Q: When did your passion for and activism around rivers begin?
A: The first day I laid eyes on a living river.
Q: Talk about your efforts to remove dams from the Snake River.
A: The four lower Snake River dams are emblematic of a biocidal Cold War arrogance. They were commissioned by the 1955 Congress. They are eradicating wild salmon, salmon-dependent species, and salmon-celebrating cultural traditions from 5,500 miles of pristine Idaho, Oregon and Washington streams, from hard-strapped Pacific Coast towns, and from the troubled waters of Seattle’s own Puget Sound. They are helping to drive your orcas to extinction.

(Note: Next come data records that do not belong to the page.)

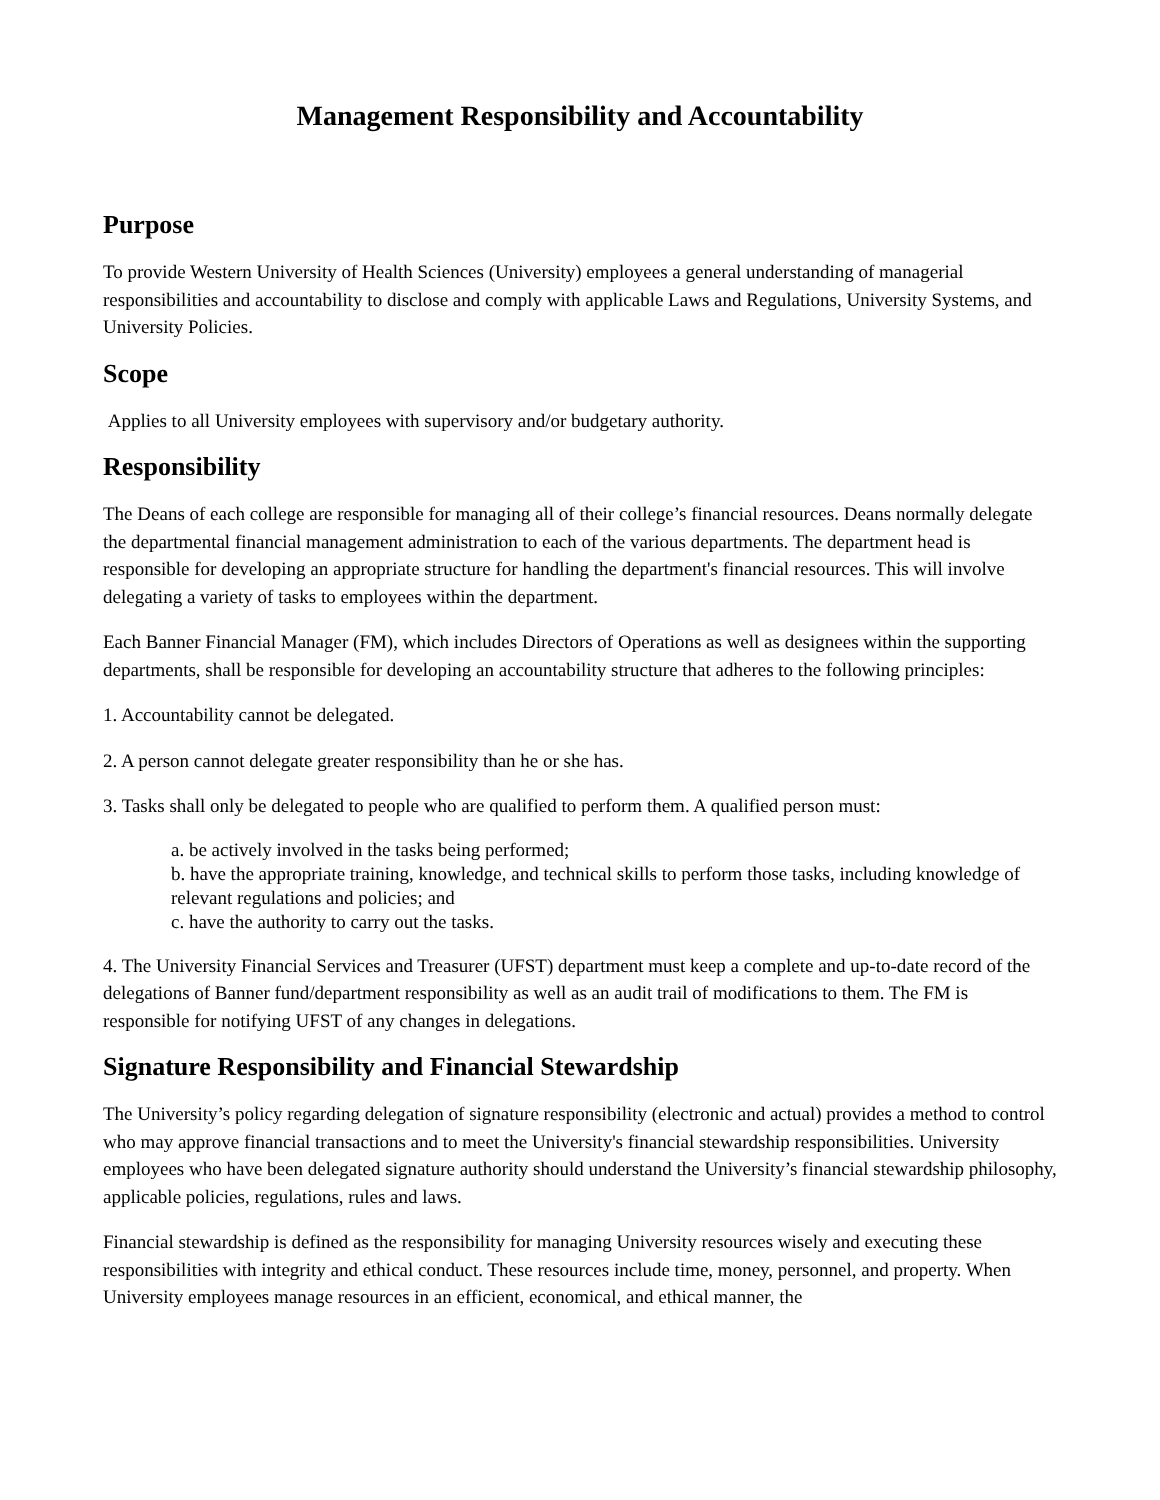Management Responsibility and Accountability
Purpose
To provide Western University of Health Sciences (University) employees a general understanding of managerial responsibilities and accountability to disclose and comply with applicable Laws and Regulations, University Systems, and University Policies.
Scope
Applies to all University employees with supervisory and/or budgetary authority.
Responsibility
The Deans of each college are responsible for managing all of their college’s financial resources. Deans normally delegate the departmental financial management administration to each of the various departments. The department head is responsible for developing an appropriate structure for handling the department's financial resources. This will involve delegating a variety of tasks to employees within the department.
Each Banner Financial Manager (FM), which includes Directors of Operations as well as designees within the supporting departments, shall be responsible for developing an accountability structure that adheres to the following principles:
1. Accountability cannot be delegated.
2. A person cannot delegate greater responsibility than he or she has.
3. Tasks shall only be delegated to people who are qualified to perform them. A qualified person must:
a. be actively involved in the tasks being performed;
b. have the appropriate training, knowledge, and technical skills to perform those tasks, including knowledge of relevant regulations and policies; and
c. have the authority to carry out the tasks.
4. The University Financial Services and Treasurer (UFST) department must keep a complete and up-to-date record of the delegations of Banner fund/department responsibility as well as an audit trail of modifications to them. The FM is responsible for notifying UFST of any changes in delegations.
Signature Responsibility and Financial Stewardship
The University’s policy regarding delegation of signature responsibility (electronic and actual) provides a method to control who may approve financial transactions and to meet the University's financial stewardship responsibilities. University employees who have been delegated signature authority should understand the University’s financial stewardship philosophy, applicable policies, regulations, rules and laws.
Financial stewardship is defined as the responsibility for managing University resources wisely and executing these responsibilities with integrity and ethical conduct. These resources include time, money, personnel, and property. When University employees manage resources in an efficient, economical, and ethical manner, the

I will never “remove a dam” as your question puts it. But I will never stop telling the truth about these dams, as I see it. The dams’ latest purblind defenders include (Sen. Patty) Murray, (Secretary of Commerce Gary) Locke, (NOAA Administrator Jane) Lubchenko, and the techno-utopians at Google, among others. I live in the Columbia/Snake headwaters and even now, as they are being denuded by federal policy, those waters comfort me.
A salmon river is a prayer wheel. Even now, after flowing defiled to the oceans, every river’s waters are purified when they rise as vapor, return to the mountains as life-giving rain and snow, and renew the prayer. The great embodiment of this cyclic blessing is the wild salmon. The BPA and NOAA are committing a kind of deicide in their refusal to unmake the dams. But there remains, even now, a fire in water that creates not heat, but life. As the poet Jack Gilbert said, “We hunger for a sacrament that is both spirit and flesh. And neither.” A salmon, for me, still best serves as that sacrament. For the joy these creatures keep giving me even as I mourn them, I plan to keep giving thanks.